Use `matplotlib.pyplot.style.use` instead.

  exec(code_obj, self.user_global_ns, self.user_ns)


In [None]:
# the command below means that the output of multiple commands in a cell will be output at once.

from IPython.core.interactiveshell import InteractiveShell
InteractiveShell.ast_node_interactivity = "all"

In [None]:
# the command below tells jupyter to display up to 80 columns, this keeps everything visible
pd.set_option('display.max_columns', 80)
pd.set_option('expand_frame_repr', True)

### Import dataset

We read in our dataset from notebook 1.2 below.

In [None]:
data_path = '~/intro_course_data_science_for_good/data'

In [3]:
df=pd.read_csv(data_path+'/df.csv', low_memory=False)

NameError: name 'data_path' is not defined

In [None]:
df.sample(2)

## How many years do we have data for?

Since we imported our dataset, we lost the date conversions we did in 1.2. We do this again below.

In [None]:
df['posted_datetime'] = pd.to_datetime(df['posted_date'])
df['funded_datetime'] = pd.to_datetime(df['funded_date'])
df['planned_expiration_datetime'] = pd.to_datetime(df['planned_expiration_date'])
df['dispursal_datetime'] = pd.to_datetime(df['terms.disbursal_date'])


df['posted_date']=df['posted_datetime'].dt.date
df['planned_expiration_date']=df['planned_expiration_datetime'].dt.date
df['funded_date']=df['funded_datetime'].dt.date
df['dispersal_date']=df['dispursal_datetime'].dt.date
df['posted_year']=df['posted_datetime'].dt.year
df['posted_month']=df['posted_datetime'].dt.month
df['time_to_fund'] =df['funded_datetime'] - df['posted_datetime']
df['time_to_fund'] = df.time_to_fund.dt.days

We can check if we were successful by checking the type again. We were successful!

In [None]:
df['posted_datetime'].head(1)
df['posted_datetime'].dtype

## number of loans posted on Kiva is increasing year over year

Now that we have successfully manipulated our data fields we can plot the time range of our data. This is an important piece of sanity checking because if we see an unexpected year, or big spikes in one year we should be suspicious about the quality of our data.

In [None]:
df['posted_year'].value_counts().sort_index().plot(kind='bar',title='Number of loans on KIVA each year', fontsize=20, figsize=(8, 8))

In [None]:
df.sum()

In the chart above we can see that we have loan data from 2006 through to 2017. This seems reasonable and means KIVA has been lending in Kenya for 11 years. We also see that although the number of loans has grown each year there is a dip in 2017. However, this isn't that suspicious because remember that we are only in May, so the total volume will likely increase by December. 

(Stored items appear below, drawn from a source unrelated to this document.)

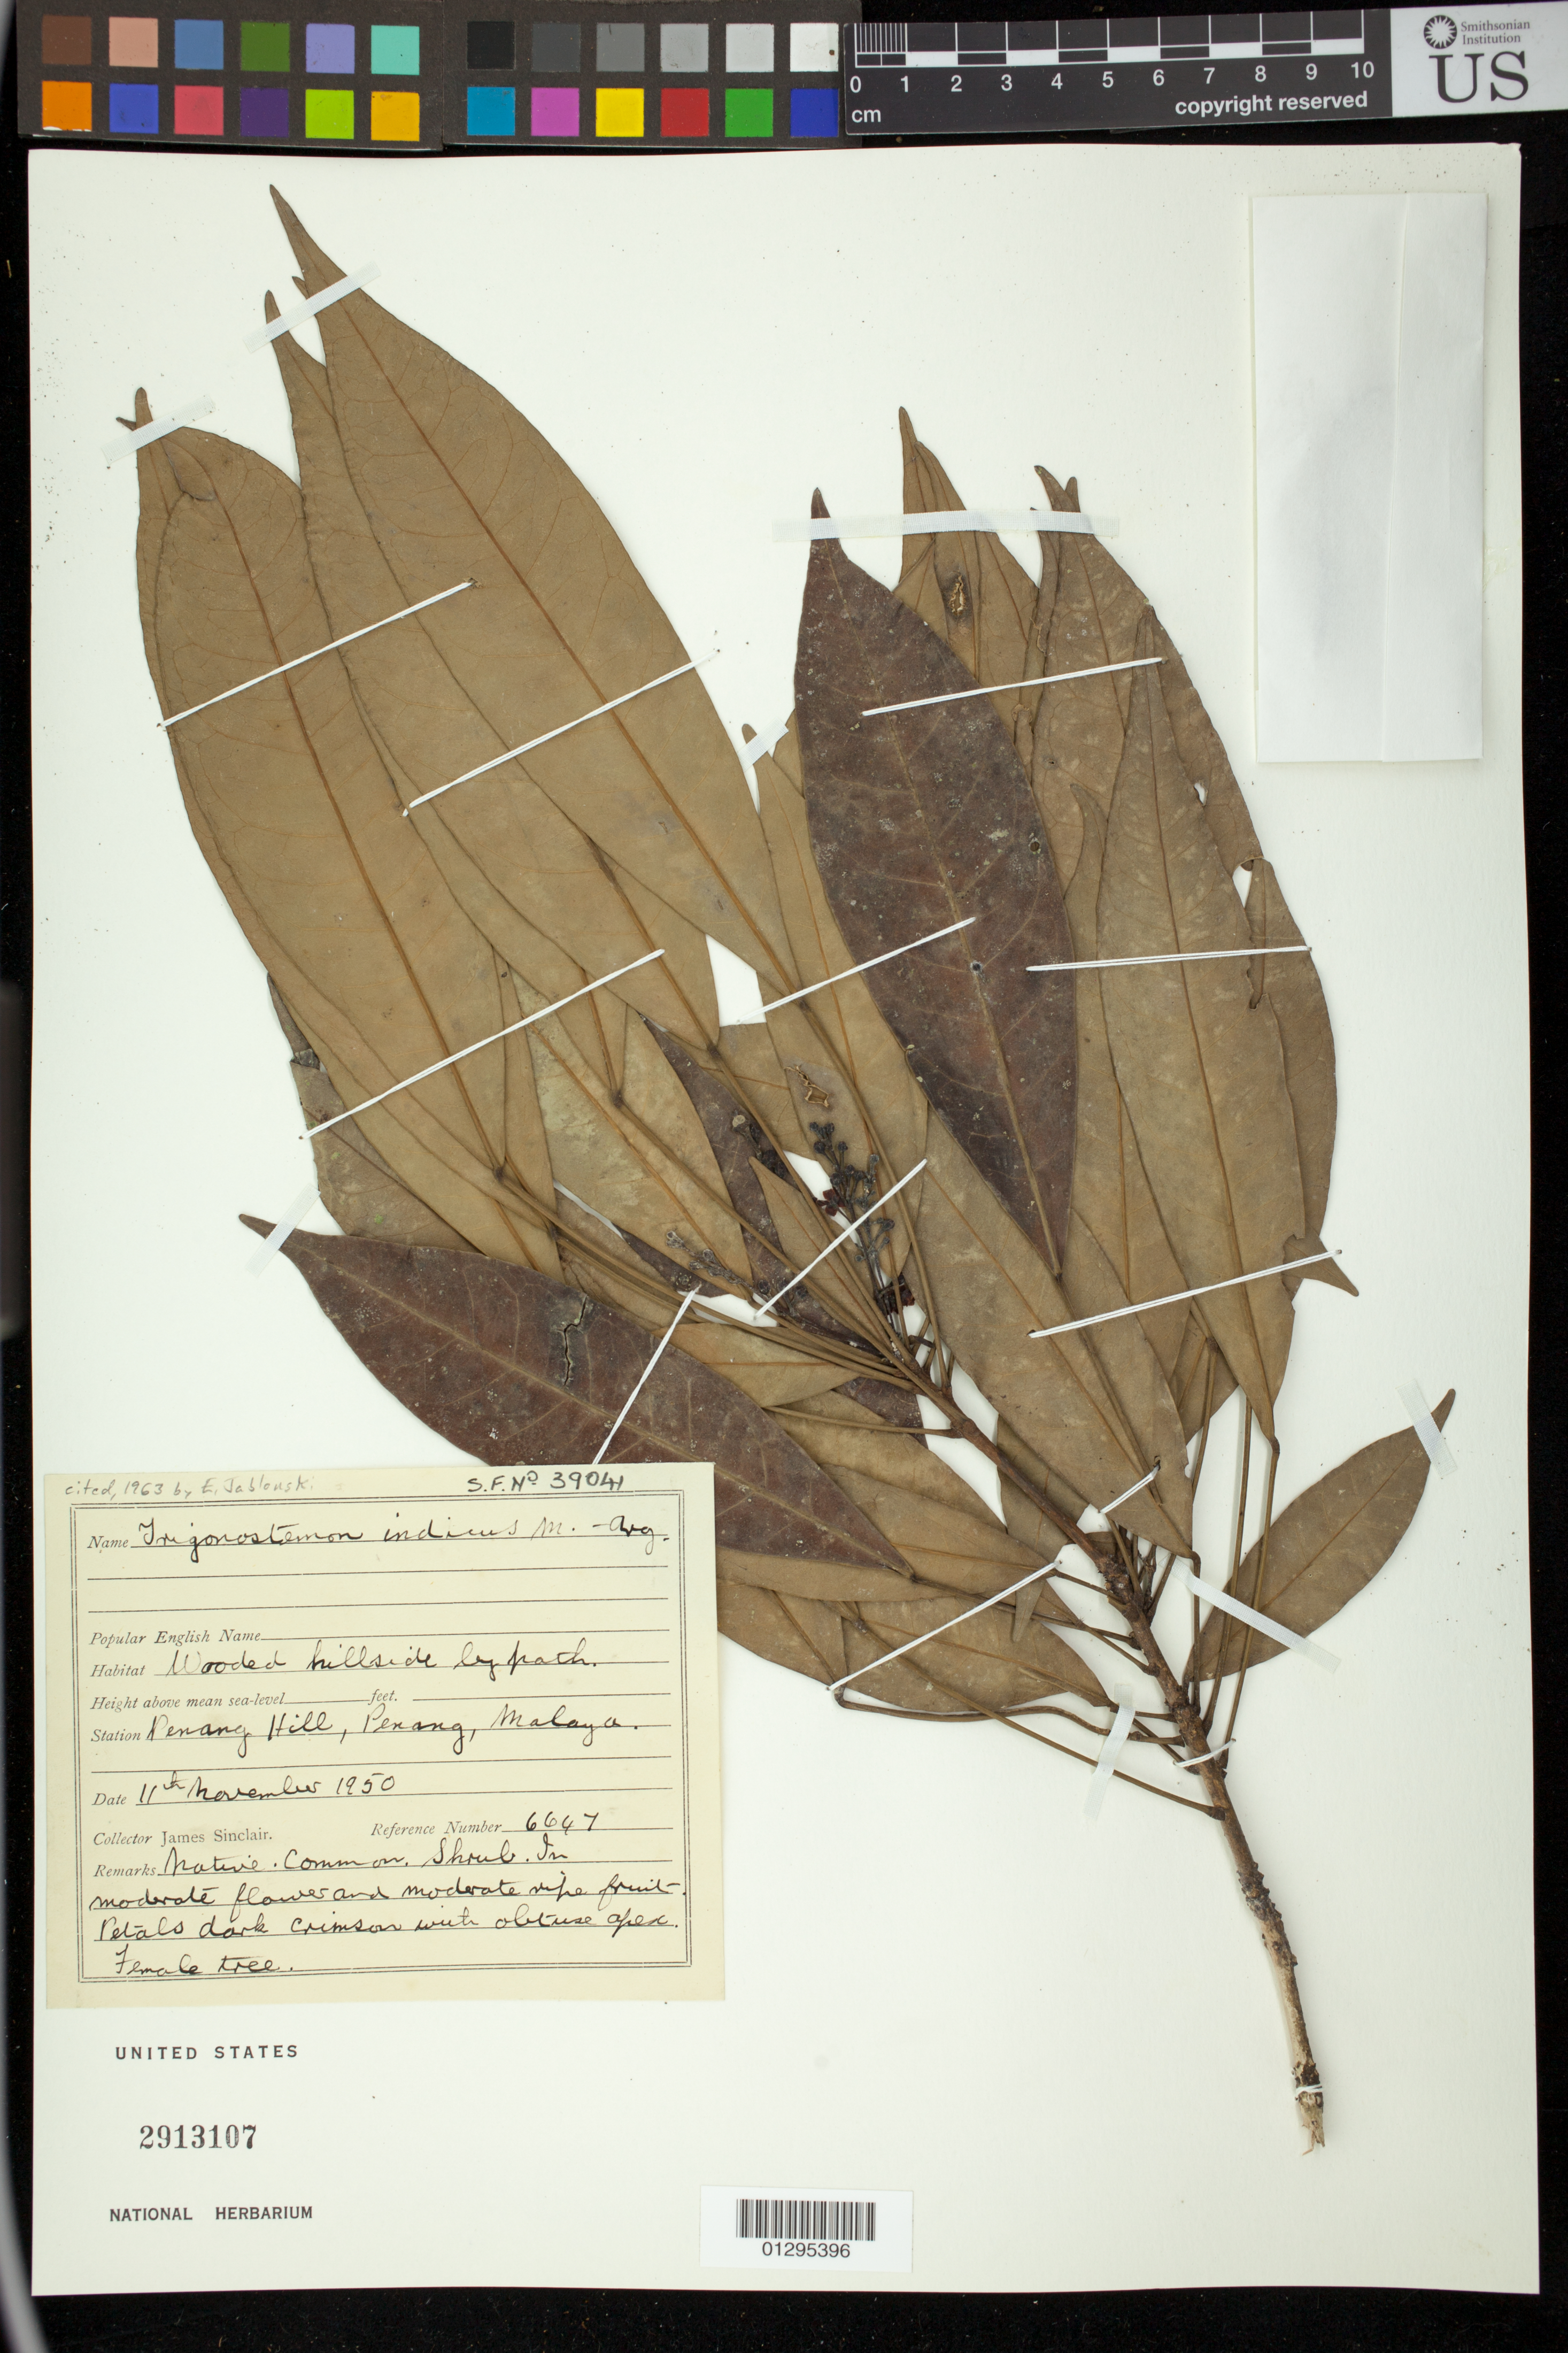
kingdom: Plantae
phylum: Tracheophyta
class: Magnoliopsida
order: Malpighiales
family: Euphorbiaceae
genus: Trigonostemon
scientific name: Trigonostemon indicus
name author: (Baill.) Merr.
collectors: J. Sinclair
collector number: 6647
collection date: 1950-11-11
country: Malaysia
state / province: Pinang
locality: Penang Hill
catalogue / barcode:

## Total loan dollar amount posted to Kiva is increasing year over year

We see a similar patten in the sum of dollars loaned. It mimics the distribution of the number of loans which is a good sign. Kiva has posted more dollars to Kiva each successive year except for 2007.

In [None]:
df.groupby('posted_year')['loan_amount'].sum().plot(kind="bar", title='Loan Total Dollar Amount on KIVA By Year', fontsize=20, figsize=(8, 8))
plt.xticks(rotation=90)

In [None]:
df.groupby('posted_year')['loan_amount'].sum()

In [None]:
df.to_csv('~/intro_course_data_science_for_good/data/df.csv')